Originally published 12 December 2004
It is the morning of July 5, 1054 A.D. You wake to a thin crescent moon between the horns of Taurus the Bull, low in the eastern sky. And nearby — wonder of wonders — a brilliant new celestial object, apparently a star, but shining more brightly than any star you have ever seen, four times brighter than Venus, so bright that for the next several weeks it will be visible even in daylight.
The new star slowly fades. Within a few years it is gone.
The new star of 1054 was visible from pretty nearly every inhabited part of the globe. Chinese observers recorded it. Japanese and Arabs too. It is hard to imagine that anyone able to rise from their bed might have missed it.
We now know that the blazing light in the sky was a supernova — the explosive death of a massive star too far away to have been previously visible to the unaided eye — one of only a dozen or so of these rare celestial events that were recorded by human observers before the advent of telescopes.
Today, if we turn our telescopes to the place between the Bull’s horns where the new star appeared, we see the shattered remnants of the progenitor star, still racing outwards, called (from its shape) the Crab Nebula.

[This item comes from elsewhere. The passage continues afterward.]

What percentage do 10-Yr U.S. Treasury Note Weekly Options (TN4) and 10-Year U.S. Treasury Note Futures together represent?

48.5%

It has always been something of a mystery why no European records of the supernova have been found. Surely so spectacular an event must have attracted wide notice, especially among a people obsessed with religious superstition. It was, after all, not so many years after the turn of the millennium, when many Christians expected the end of the world.
It turns out that the supernova may have a European record after all. I thank Gerry Wrixon, president of Ireland’s University College Cork — and a radio astronomer — for drawing my attention to an article published in 1997 in Peritia, the journal of the Medieval Academy of Ireland.

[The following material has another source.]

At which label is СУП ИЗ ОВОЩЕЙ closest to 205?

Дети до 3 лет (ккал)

Daniel McCarthy, a computer scientist, and Aidan Breen, a scholar of Celtic studies surveyed Irish monastic records from the coming of Christianity in the 5th century to the dissolution of the monasteries in the 16th century, compiling an inventory of astronomical and meteorological observations.

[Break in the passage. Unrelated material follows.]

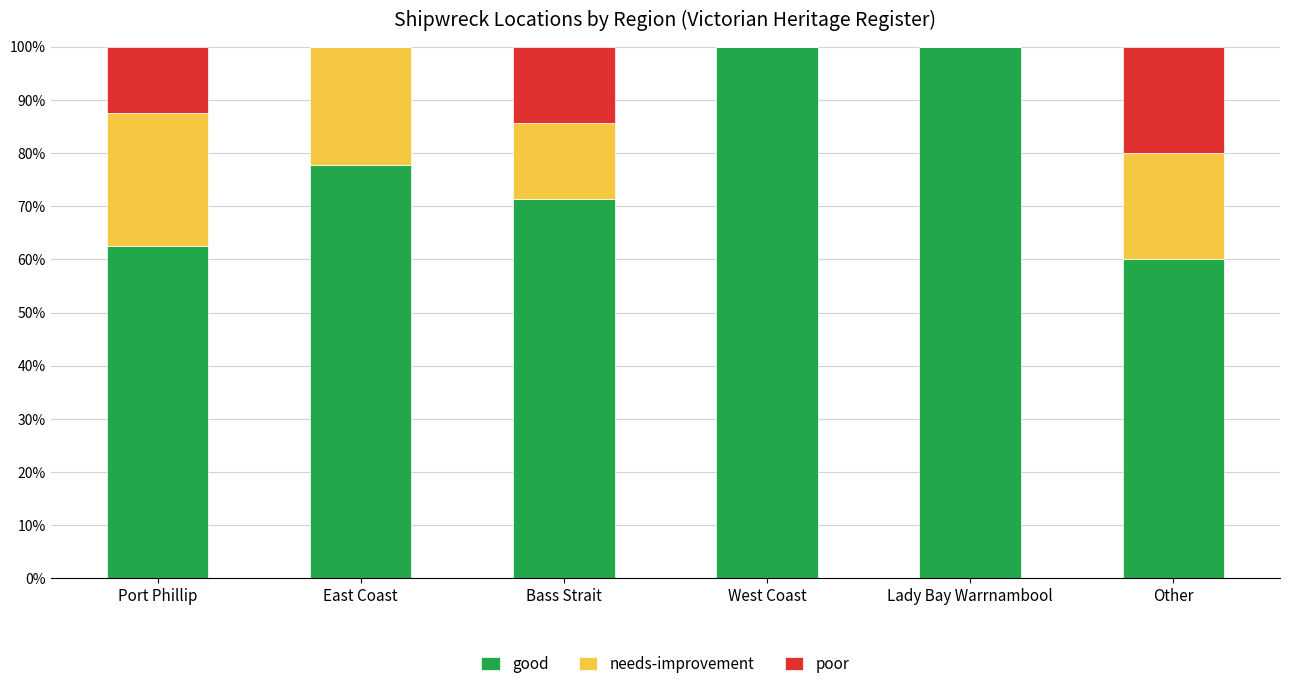

What is the sum of the good values at East Coast and West Coast?

177.8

They found nearly 100 relevant notations, including observations of eclipses, comets, and extraordinary auroral displays. Two entries record clouds of dust (from Icelandic volcanos) that colored and obscured the sky. An annal entry in the year 1054 is interpreted by McCarthy and Breen as a record of the supernova.
The pertinent 1054 entry states: “A round tower of fire was seen in the air over Ros Ela on Sunday the feast of S. George for five hours of the day.”
It takes a stretch of the imagination to connect this short passage with a supernova. The relevant part, according to McCarthy and Breen, is that something fiery was seen from a certain identifiable place for five hours in daylight.
Ros Ela is a townland near the ancient monastic site of Durrow, in County Westmeath, and the supernova would indeed have appeared over that place as observed from the monastery.
As for the “round tower of fire” and the spurious date (the feast of St. George is April 24), these appear to be later interpolations into the record for the sake of connecting the celestial event to the Coming of the Antichrist as predicted by Revelation.
The “tower of fire” presumably represents the scriptural “great star…blazing like a torch” (Revelation 8:10), and St. George would have been a logical warrior hero to confront the demon horde. The fanciful passage that follows the presumed reference to the supernova evokes an apocalyptic vision.
Slight evidence, indeed. But the Irish annalists proved themselves to be observant and generally accurate with their recordings of eclipses and comets, most of which can be checked using modern astronomical computation. It would have been puzzling if they failed to note what must have been the most spectacular apparition of all.
For the monks of 11th-century Ireland, these extraordinary celestial events were interesting primarily as apocalyptic signs and portents to be interpreted within a scriptural context.
Anticipation of the End Times has been a perennial preoccupation of certain superstitious Christians — no less today than in the Middle Ages, as witnessed by the hugely popular Left Behind series of novels. Nature will never fail to provide omens and portents to a mind predisposed to believe.